Dictionary of National Biography, 1901 supplement/Bickersteth, Edward (1850-1897)

1415537Dictionary of National Biography, 1901 supplement, Volume 1 — Bickersteth, Edward (1850-1897)1901Augustus Robert Buckland

BICKERSTETH, EDWARD (1850–1897), bishop of South Tokyo, Japan, born at Banningham rectory, Norfolk, on 26 June 1850, was the eldest son of Edward Henry Bickersteth, bishop of Exeter (from 1885 till his resignation in 1900), and Rosa (d. 2 Aug. 1873), daughter of Sir Samuel Bignold. Educated at Highgate school, he obtained in 1869 a scholarship at Pembroke College, Cambridge, graduating B.A. in 1873 and M.A. in 1876. In 1874 he won the Scholefield and Evans prizes. He was ordained deacon in 1873 and priest in 1S74 by the bishop of London. From 1873 to 1875 he was curate of Holy Trinity, Hampstead. In 1875 he was elected to a fellowship at his college. Mainly through his exertions the Cambridge mission to Delhi was founded, and in 1877 he left England as its first head. The work grew under Ms care, and the influence of his example was felt beyond the limits of his own mission.
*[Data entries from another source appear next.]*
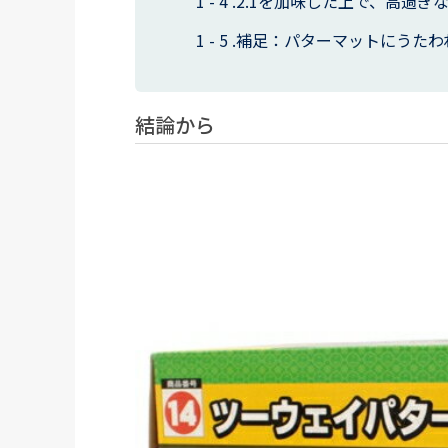
2.1を加味した上で、高過ぎ
補足：パターマットにうたわ
結論から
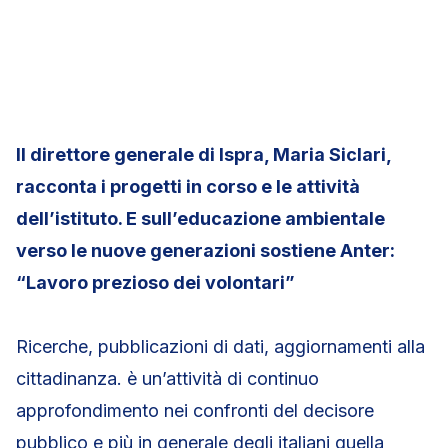
Il direttore generale di Ispra, Maria Siclari,
racconta i progetti in corso e le attività
dell’istituto. E sull’educazione ambientale
verso le nuove generazioni sostiene Anter:
“Lavoro prezioso dei volontari”
Ricerche, pubblicazioni di dati, aggiornamenti alla
cittadinanza. è un’attività di continuo
approfondimento nei confronti del decisore
pubblico e più in generale degli italiani quella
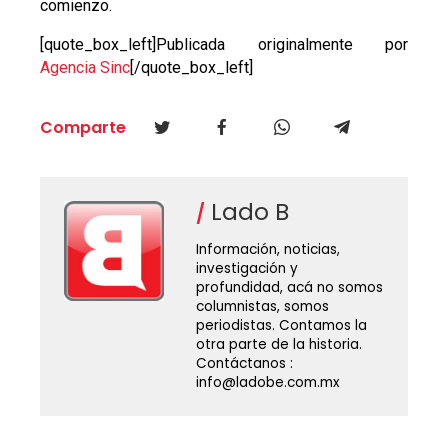
comienzo.
[quote_box_left]Publicada originalmente por
Agencia Sinc
[/quote_box_left]
Comparte
Lado B
Información, noticias,
investigación y
profundidad, acá no somos
columnistas, somos
periodistas. Contamos la
otra parte de la historia.
Contáctanos :
info@ladobe.com.mx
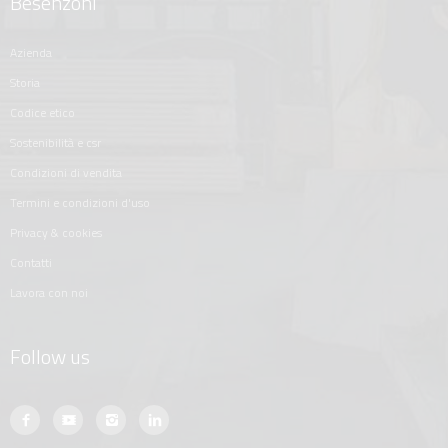
Besenzoni
azienda
storia
codice etico
sostenibilità e csr
condizioni di vendita
termini e condizioni d'uso
privacy & cookies
contatti
lavora con noi
Follow us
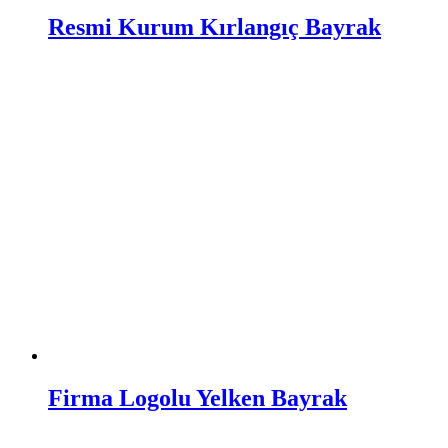
Resmi Kurum Kırlangıç Bayrak
Firma Logolu Yelken Bayrak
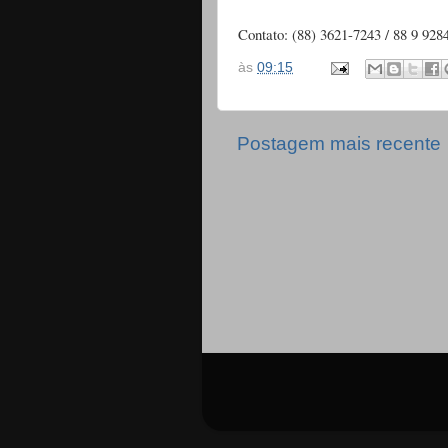
Contato: (88) 3621-7243 / 88 9 92
às
09:15
Postagem mais recente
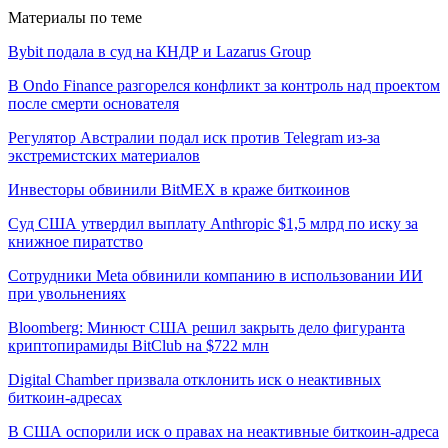
Материалы по теме
Bybit подала в суд на КНДР и Lazarus Group
В Ondo Finance разгорелся конфликт за контроль над проектом
после смерти основателя
Регулятор Австралии подал иск против Telegram из-за
экстремистских материалов
Инвесторы обвинили BitMEX в краже биткоинов
Суд США утвердил выплату Anthropic $1,5 млрд по иску за
книжное пиратство
Сотрудники Meta обвинили компанию в использовании ИИ
при увольнениях
Bloomberg: Минюст США решил закрыть дело фигуранта
криптопирамиды BitClub на $722 млн
Digital Chamber призвала отклонить иск о неактивных
биткоин-адресах
В США оспорили иск о правах на неактивные биткоин-адреса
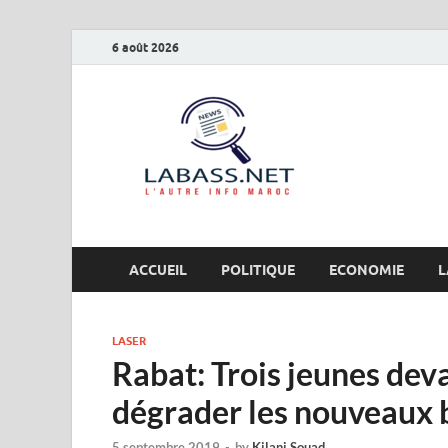
6 août 2026
Labas
L’autre info Maro
ACCUEIL
POLITIQUE
ECONOMIE
L
LASER
Rabat: Trois jeunes deva
dégrader les nouveaux 
5 septembre 2019
-
by
Kilani Souad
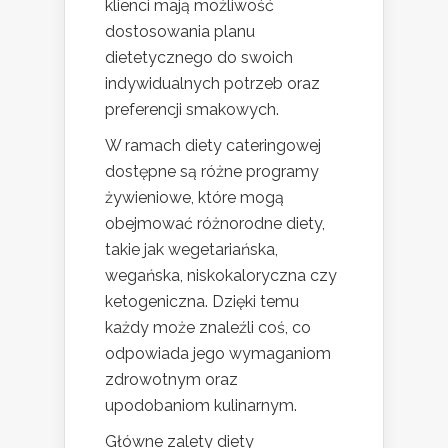
klienci mają możliwość
dostosowania planu
dietetycznego do swoich
indywidualnych potrzeb oraz
preferencji smakowych.
W ramach diety cateringowej
dostępne są różne programy
żywieniowe, które mogą
obejmować różnorodne diety,
takie jak wegetariańska,
wegańska, niskokaloryczna czy
ketogeniczna. Dzięki temu
każdy może znaleźli coś, co
odpowiada jego wymaganiom
zdrowotnym oraz
upodobaniom kulinarnym.
Główne zalety diety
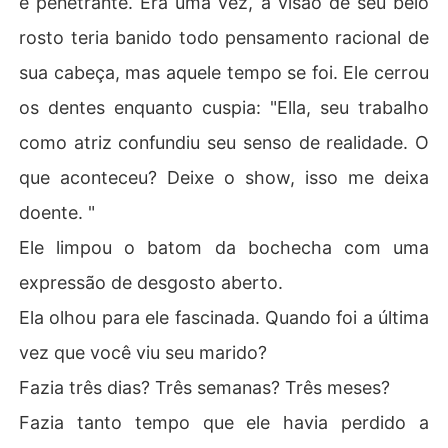
e penetrante. Era uma vez, a visão de seu belo
rosto teria banido todo pensamento racional de
sua cabeça, mas aquele tempo se foi. Ele cerrou
os dentes enquanto cuspia: "Ella, seu trabalho
como atriz confundiu seu senso de realidade. O
que aconteceu? Deixe o show, isso me deixa
doente. "
Ele limpou o batom da bochecha com uma
expressão de desgosto aberto.
Ela olhou para ele fascinada. Quando foi a última
vez que você viu seu marido?
Fazia três dias? Três semanas? Três meses?
Fazia tanto tempo que ele havia perdido a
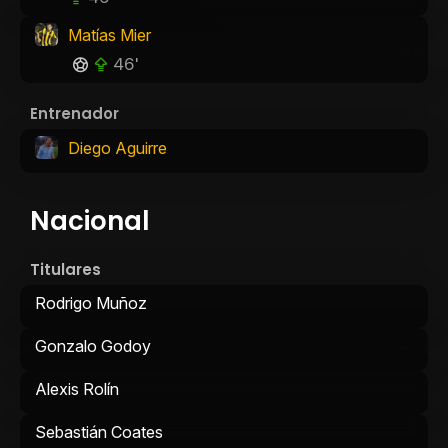
Matías Mier
46'
Entrenador
Diego Aguirre
Nacional
Titulares
Rodrigo Muñoz
Gonzalo Godoy
Alexis Rolín
Sebastián Coates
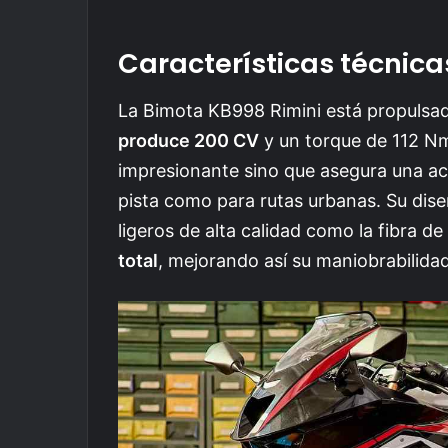
Características técnica
La Bimota KB998 Rimini está propulsa
produce 200 CV
y un torque de 112 Nm
impresionante sino que asegura una ace
pista como para rutas urbanas. Su dis
ligeros de alta calidad como la fibra d
total
, mejorando así su maniobrabilida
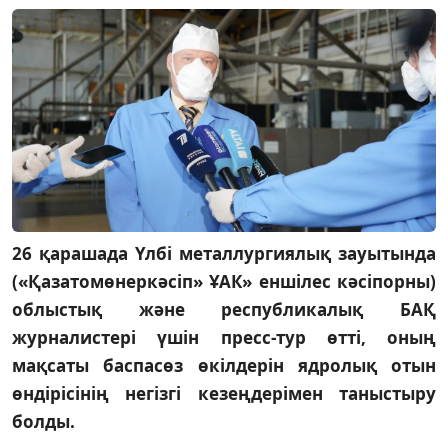
26 қарашада Үлбі металлургиялық зауытында
(«Қазатомөнеркәсіп» ҰАК» еншілес кәсіпорны)
облыстық және республикалық БАҚ
журналистері үшін пресс-тур өтті, оның
мақсаты баспасөз өкілдерін ядролық отын
өндірісінің негізгі кезеңдерімен таныстыру
болды.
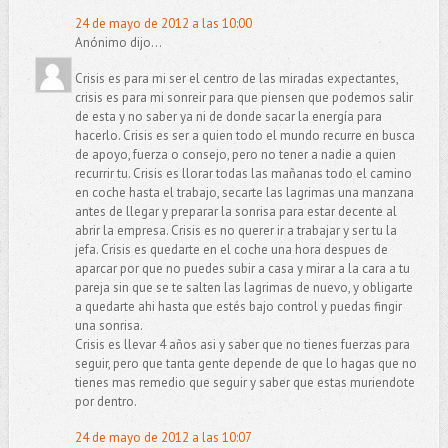
24 de mayo de 2012 a las 10:00
Anónimo dijo...
Crisis es para mi ser el centro de las miradas expectantes,
crisis es para mi sonreir para que piensen que podemos salir
de esta y no saber ya ni de donde sacar la energía para
hacerlo. Crisis es ser a quien todo el mundo recurre en busca
de apoyo, fuerza o consejo, pero no tener a nadie a quien
recurrir tu. Crisis es llorar todas las mañanas todo el camino
en coche hasta el trabajo, secarte las lagrimas una manzana
antes de llegar y preparar la sonrisa para estar decente al
abrir la empresa. Crisis es no querer ir a trabajar y ser tu la
jefa. Crisis es quedarte en el coche una hora despues de
aparcar por que no puedes subir a casa y mirar a la cara a tu
pareja sin que se te salten las lagrimas de nuevo, y obligarte
a quedarte ahi hasta que estés bajo control y puedas fingir
una sonrisa.
Crisis es llevar 4 años asi y saber que no tienes fuerzas para
seguir, pero que tanta gente depende de que lo hagas que no
tienes mas remedio que seguir y saber que estas muriendote
por dentro.
24 de mayo de 2012 a las 10:07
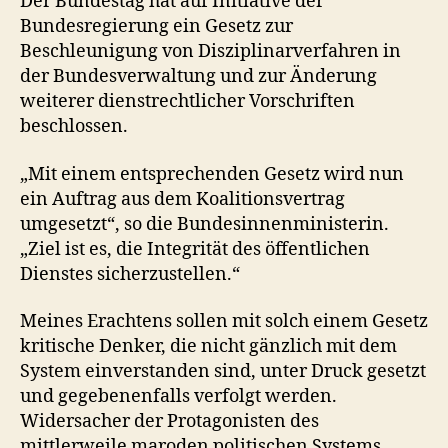
Der Bundestag hat auf Initiative der
Bundesregierung ein Gesetz zur
Beschleunigung von Disziplinarverfahren in
der Bundesverwaltung und zur Änderung
weiterer dienstrechtlicher Vorschriften
beschlossen.
„Mit einem entsprechenden Gesetz wird nun
ein Auftrag aus dem Koalitionsvertrag
umgesetzt“, so die Bundesinnenministerin.
„Ziel ist es, die Integrität des öffentlichen
Dienstes sicherzustellen.“
Meines Erachtens sollen mit solch einem Gesetz
kritische Denker, die nicht gänzlich mit dem
System einverstanden sind, unter Druck gesetzt
und gegebenenfalls verfolgt werden.
Widersacher der Protagonisten des
mittlerweile maroden politischen Systems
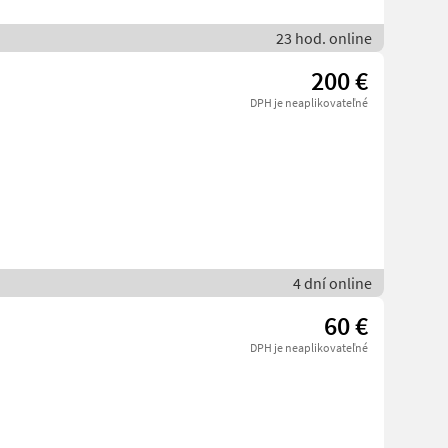
23 hod. online
200 €
DPH je neaplikovateľné
4 dní online
60 €
DPH je neaplikovateľné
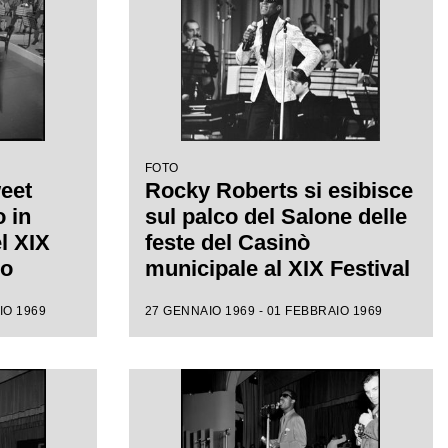
FOTO
weet
Rocky Roberts si esibisce
o in
sul palco del Salone delle
el XIX
feste del Casinò
mo
municipale al XIX Festival
di Sanremo
IO 1969
27 GENNAIO 1969 - 01 FEBBRAIO 1969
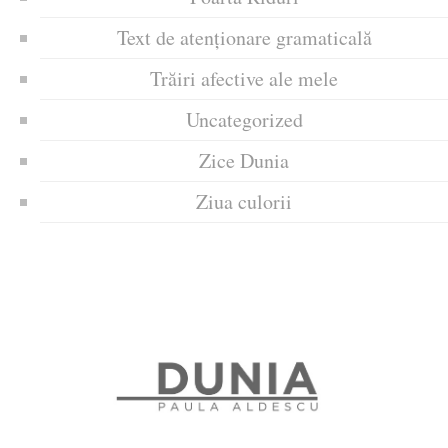
Text de atenționare gramaticală
Trăiri afective ale mele
Uncategorized
Zice Dunia
Ziua culorii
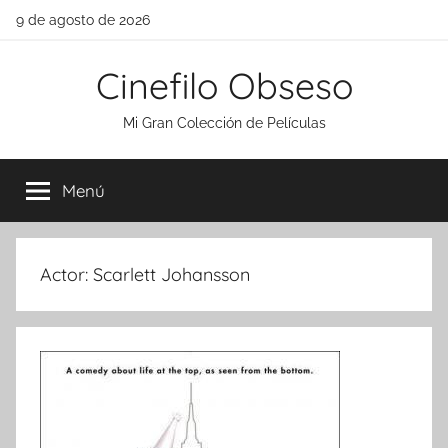
Saltar
9 de agosto de 2026
al
contenido
Cinefilo Obseso
Mi Gran Colección de Películas
Menú
Actor:
Scarlett Johansson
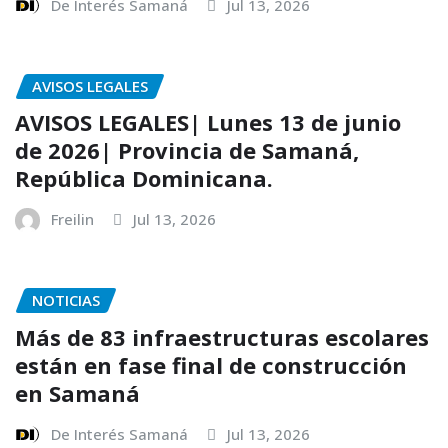
De Interés Samaná
Jul 13, 2026
AVISOS LEGALES
AVISOS LEGALES| Lunes 13 de junio
de 2026| Provincia de Samaná,
República Dominicana.
Freilin
Jul 13, 2026
NOTICIAS
Más de 83 infraestructuras escolares
están en fase final de construcción
en Samaná
De Interés Samaná
Jul 13, 2026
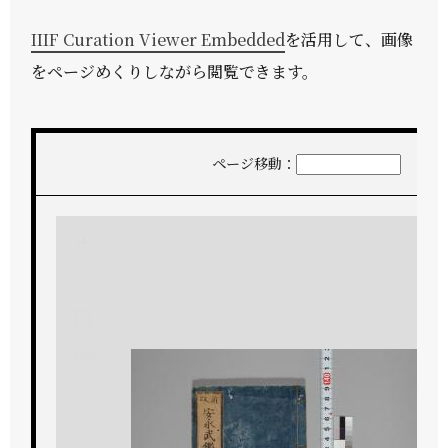
IIIF Curation Viewer Embedded
を活用して、画像
をページめくりしながら閲覧できます。
ページ移動：
+
-
1/46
He returned home in impaired health in 1882, and was appointed to the rectory of Framlingham, Suftblk. He had, however, resigned the living and was preparing for a return to Delhi when he was offered the bishopric in Japan. He was consecrated and sailed for his diocese in 1886. The same powers shown at Delhi were even more conspicuously displayed in the organisation of the Nippon Sei Kokwai, the native Japan church of the Anglican communion. Under the incessant work of the diocese Bickersteth's health again gave way. He came home, and, after a long illness, died on 5 Aug. 1897. Bickersteth represented a third generation of missionary zeal, but his churchmanship was more distinctively Anglican than that of Edward Bickersteth [q. v.], his grandfather. His position is well represented in his volume of lectures, 'Our Heritage in the Church,' London, 1898, 8vo.

[S. Bickersteth's Life and Letters of Bishop E. Bickersteth; Stock's History of the Church Missionary See, vol. iii.; C. M. S. Intelligencer, 1898, p. 24; Burke's Family Records, 1897.]